Content provided courtesy of USAA | By Chad Storlie
Growing and strengthening your work relationships are a critical skill for becoming more valued and productive at work. Use these 10 tips to build stronger relationships at work.
Be prepared for meetings and keep them brief
Meetings and the sheer number of them with their increasing length is an incredible source of workplace stress. Keep meetings to 30 minutes or less, have a pre-distributed agenda, and cancel the meeting if it is not needed. Respecting people’s time and using meeting time efficiently will instantly convey a message of respect for co-workers' busy schedules.

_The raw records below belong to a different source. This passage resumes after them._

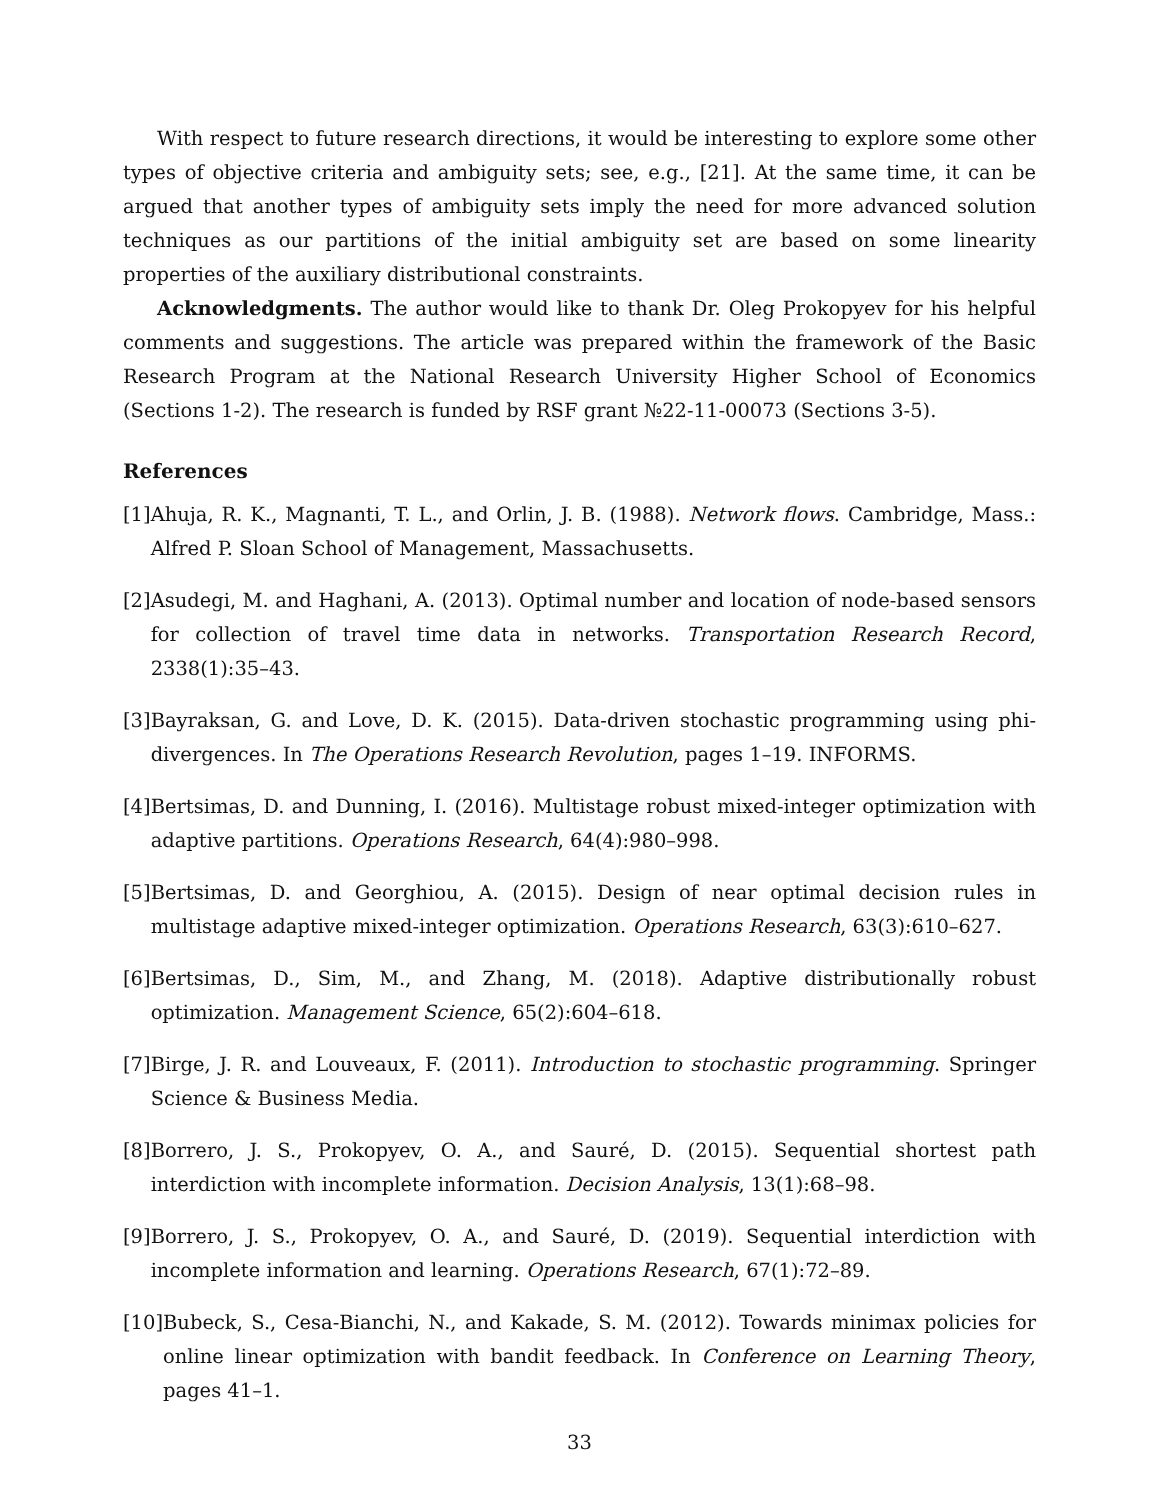With respect to future research directions, it would be interesting to explore some other types of objective criteria and ambiguity sets; see, e.g., [21]. At the same time, it can be argued that another types of ambiguity sets imply the need for more advanced solution techniques as our partitions of the initial ambiguity set are based on some linearity properties of the auxiliary distributional constraints.
Acknowledgments. The author would like to thank Dr. Oleg Prokopyev for his helpful comments and suggestions. The article was prepared within the framework of the Basic Research Program at the National Research University Higher School of Economics (Sections 1-2). The research is funded by RSF grant №22-11-00073 (Sections 3-5).
References
[1] Ahuja, R. K., Magnanti, T. L., and Orlin, J. B. (1988). Network flows. Cambridge, Mass.: Alfred P. Sloan School of Management, Massachusetts.
[2] Asudegi, M. and Haghani, A. (2013). Optimal number and location of node-based sensors for collection of travel time data in networks. Transportation Research Record, 2338(1):35–43.
[3] Bayraksan, G. and Love, D. K. (2015). Data-driven stochastic programming using phi-divergences. In The Operations Research Revolution, pages 1–19. INFORMS.
[4] Bertsimas, D. and Dunning, I. (2016). Multistage robust mixed-integer optimization with adaptive partitions. Operations Research, 64(4):980–998.
[5] Bertsimas, D. and Georghiou, A. (2015). Design of near optimal decision rules in multistage adaptive mixed-integer optimization. Operations Research, 63(3):610–627.
[6] Bertsimas, D., Sim, M., and Zhang, M. (2018). Adaptive distributionally robust optimization. Management Science, 65(2):604–618.
[7] Birge, J. R. and Louveaux, F. (2011). Introduction to stochastic programming. Springer Science & Business Media.
[8] Borrero, J. S., Prokopyev, O. A., and Sauré, D. (2015). Sequential shortest path interdiction with incomplete information. Decision Analysis, 13(1):68–98.
[9] Borrero, J. S., Prokopyev, O. A., and Sauré, D. (2019). Sequential interdiction with incomplete information and learning. Operations Research, 67(1):72–89.
[10] Bubeck, S., Cesa-Bianchi, N., and Kakade, S. M. (2012). Towards minimax policies for online linear optimization with bandit feedback. In Conference on Learning Theory, pages 41–1.
33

Get out of your work space
Leaving your desk, saying good morning, and helping others with a task are easy, simple, and incredibly productive methods to build strong relationships. When you get up and enter another person’s workspace, it sends the message that you care about that person and respect them. The simple act of walking around and saying “Hi” makes you a friendly stress reliever for co-workers.
Help others learn a new skill
See someone struggling with an Excel formula? Are you an SQL guru? Have a draft presentation that can save someone an hour of work? These are all simple ways to help others learn a new skill and get their work done. Generally, these can be a minimal 15 minutes of teaching that can save someone hours of work.
Help others out on a deadline
Helping a co-worker on a deadline, answering a customer’s call, or running some data can be a lifeline when a co-worker is on a tight deadline. Merely helping out, even a small bit, can have an enormous positive impact for someone under stress. Keep a lookout for small acts that can make a big difference.
Introduce levity into conversations
Small, classy jokes, or a bit of levity can really help lighten the mood during the workday. Laughter releases stress, makes others smile, and helps lighten the mood. Do your best to use respectful, classy levity to help everyone relax.
Listen before you speak
Listening to others, saying “thank you,” and other small gestures present an attitude and a demeanor of respect which is essential for people that have to work in close proximity to each other. Listening before speaking is one of the best ways to ensure you understand and respect another person.
Offer personal tips to solve home-life challenges
Know a good garbage service? How about a great Bounce House for a child’s birthday party? Or know where there is a great batting coach for Little League? Offering your tips for how to save time, save money, and ensure quality are great stress relievers for people. Do your bit to share these small, but critical, gems of wisdom.
Present bad news in person
When a mistake happens or some bad news needs to be delivered, go do it in person. No one likes bad news, but bad news in an email, a voicemail, or, heaven help us, a text message, is not professional or respectful. Owning a mistake, apologizing in person, and then working to correct the issue is an atmosphere of trust and respect for co-workers. Mistakes happen. Own the mistake, take responsibility, and then set the issue right.
Share the credit for success
When you get a compliment for a project that others worked on, share the names and teams for those co-workers to your superiors. Sharing the work of others is an incredibly strong way to demonstrate to others that you respect, value, and recognize their work as part of your success.
Smile, be pleasant and be polite
Good manners, a warm smile, and a respectful tone will make you a delight to work besides. Somedays when deadlines, customer requests, and competitor actions make the workday a “stress-fest” remaining polite, respectful, and pleasant is a small action that returns big rewards for co-workers.